The Swedish Financial Supervisory Authority (SFSA) has given Nordic bank SEB with a SEK1bn ($112m) administrative fine after failings in its anti-money laundering efforts.
SEB was issued the penalty after the SFSA decided the bank has not sufficiently identified the risk of money laundering in its Baltic operations. It also stated there are shortcomings in its governance and control of anti-money laundering measures.
The investigation covered the period between 2015 and Q1 2019 and found that SEB’s subsidiary banks in the Baltics have been exposed to an elevated risk of money laundering.

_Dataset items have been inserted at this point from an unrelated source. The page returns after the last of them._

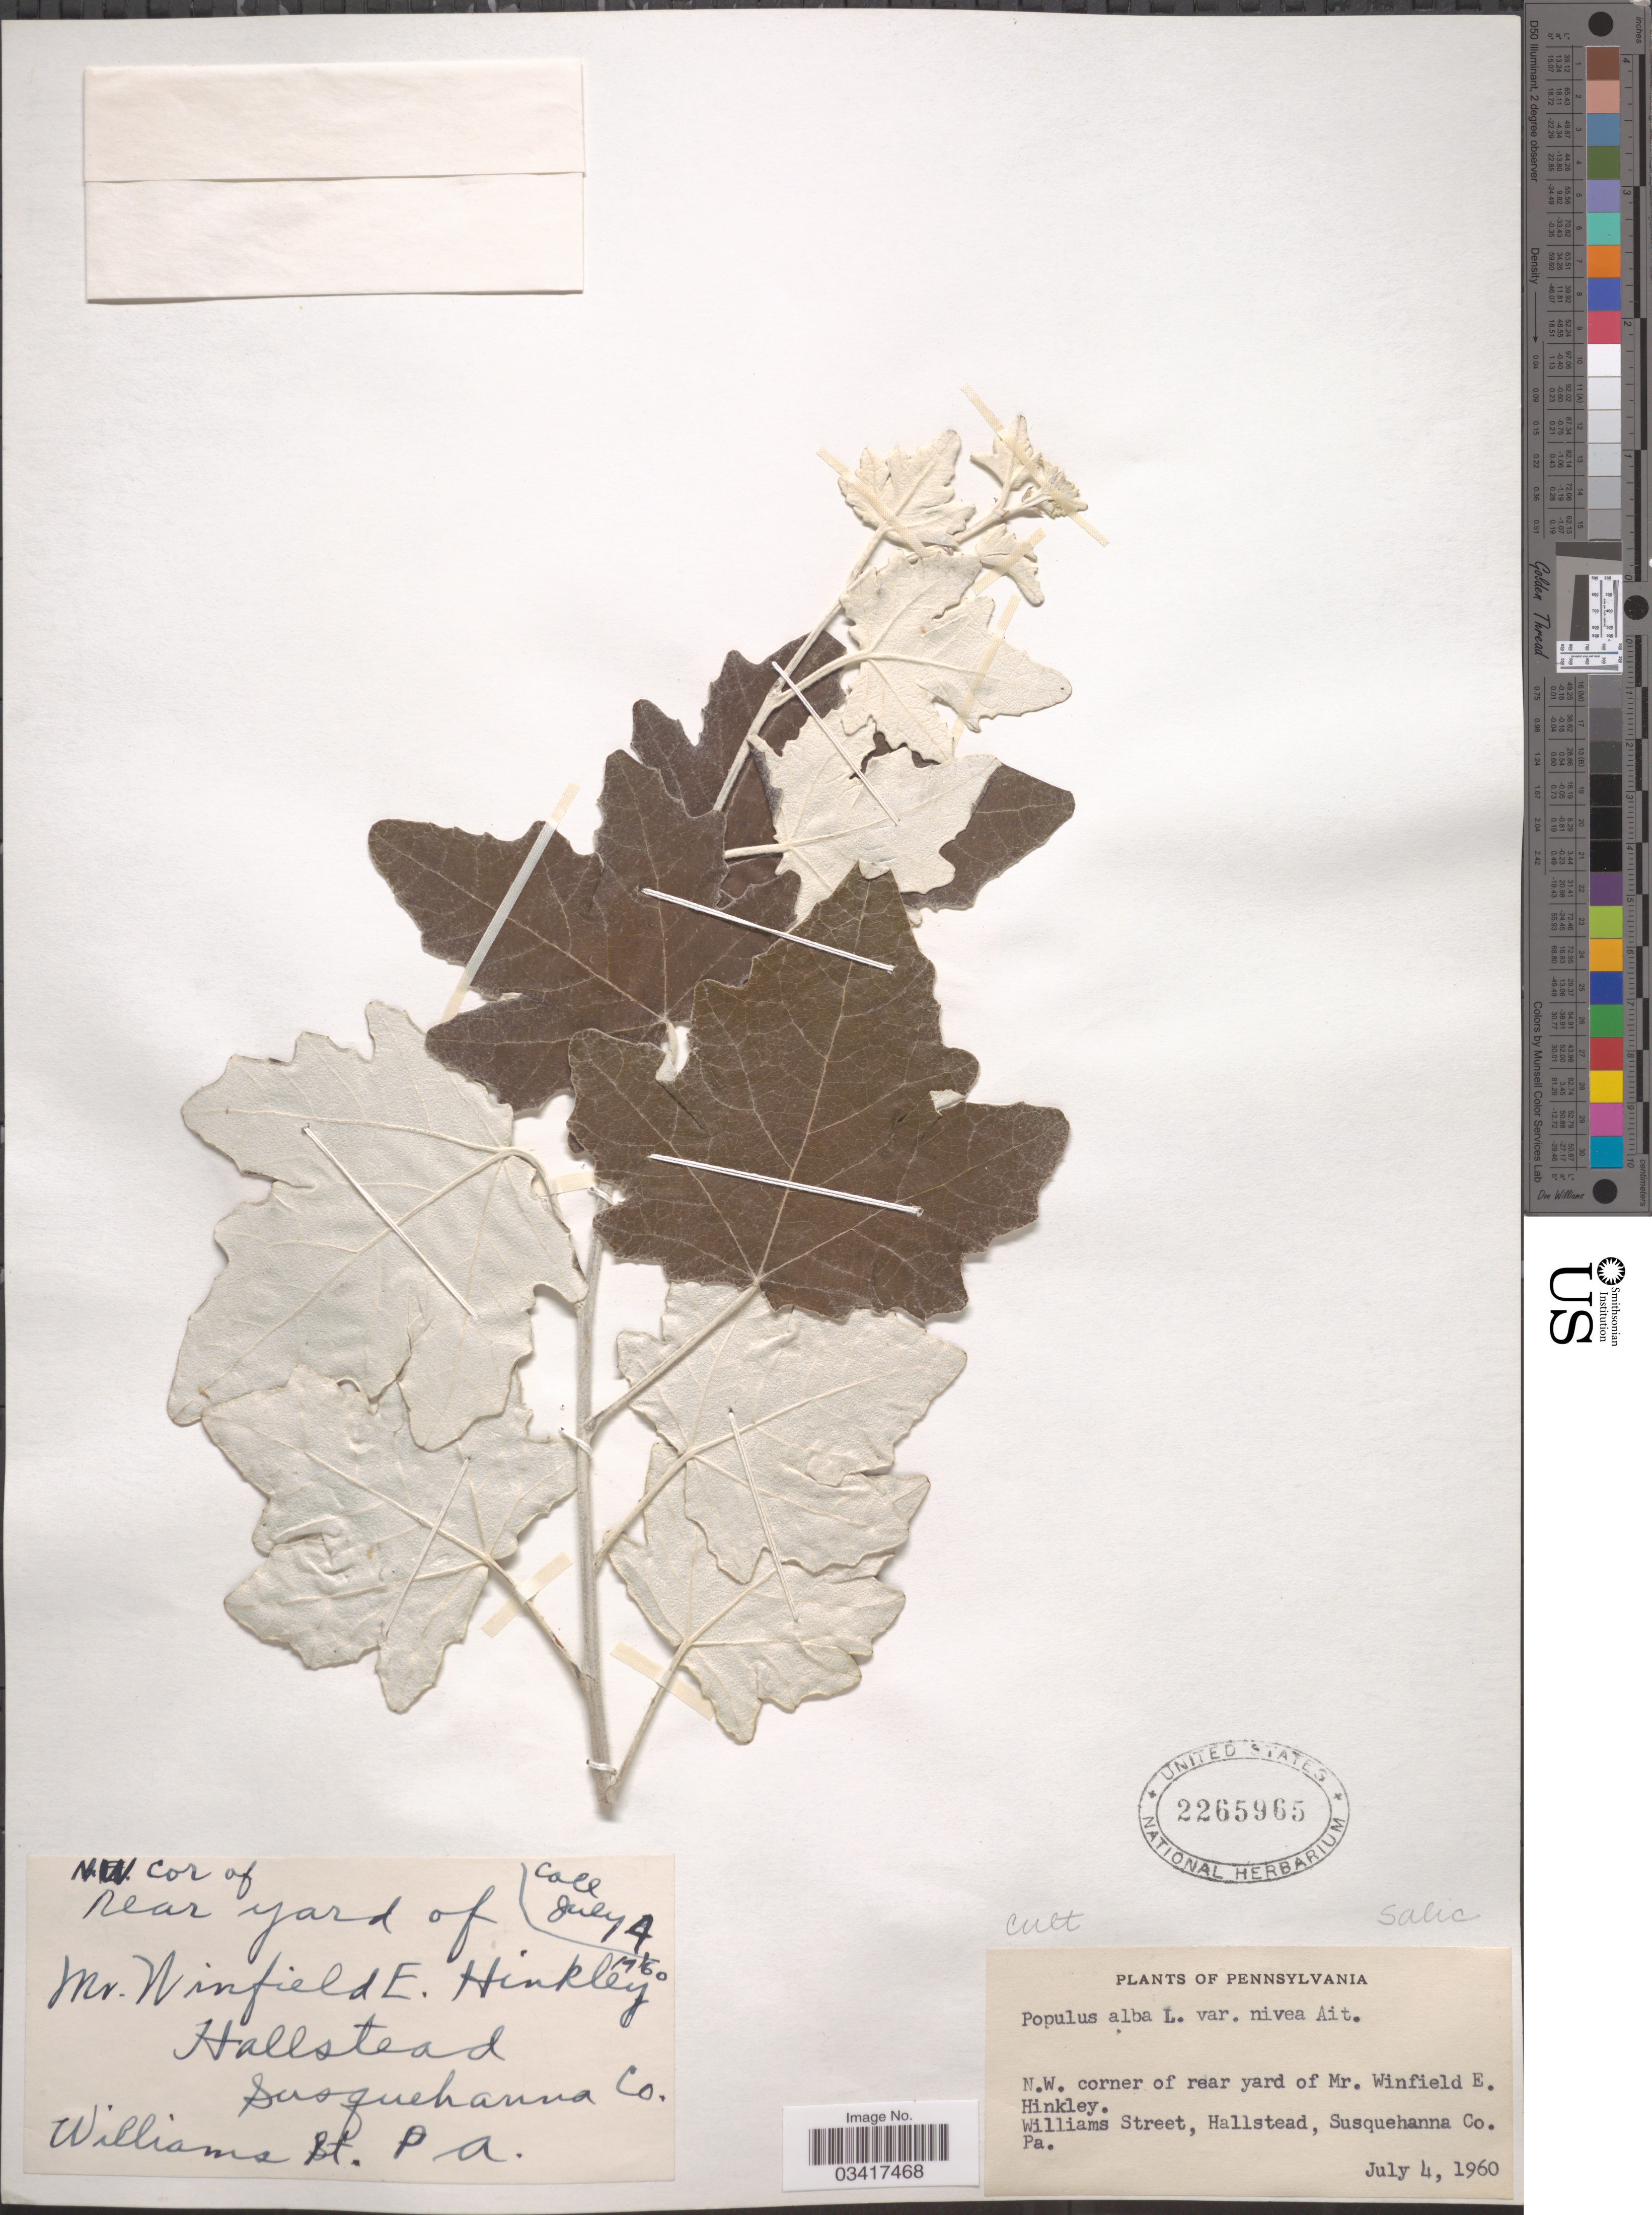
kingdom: Plantae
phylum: Tracheophyta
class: Magnoliopsida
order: Malpighiales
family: Salicaceae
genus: Populus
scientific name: Populus alba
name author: L.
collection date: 1960-07-04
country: United States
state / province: Pennsylvania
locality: N.W. corner of rear yard of Mr. Winfield E. Hinckley. Williams Street, Hallstead, Susquehanna Co.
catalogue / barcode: US 2265965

This claim was based in part to their geographic location, but also due to customers with a higher risk of money laundering having been responsible for a “substantial proportion” of the subsidiary banks’ business volumes and transactions, it said.
Its investigation also claimed the bank had deficiencies in identifying and managing risks of money laundering for some of their non-resident customers and resident customers with non-resident owners. Furthermore, the bank failed to fix issues identified by control bodies.
In recent years, SEB has taken action and plans to do more to resolve the issues; however, the SFSA believes the bank did not comply with legal requirements during the period investigated.
SFSA director general Erik Thedéen said, “Despite the elevated risk of money laundering in the Baltics, the bank has done too little, too late.”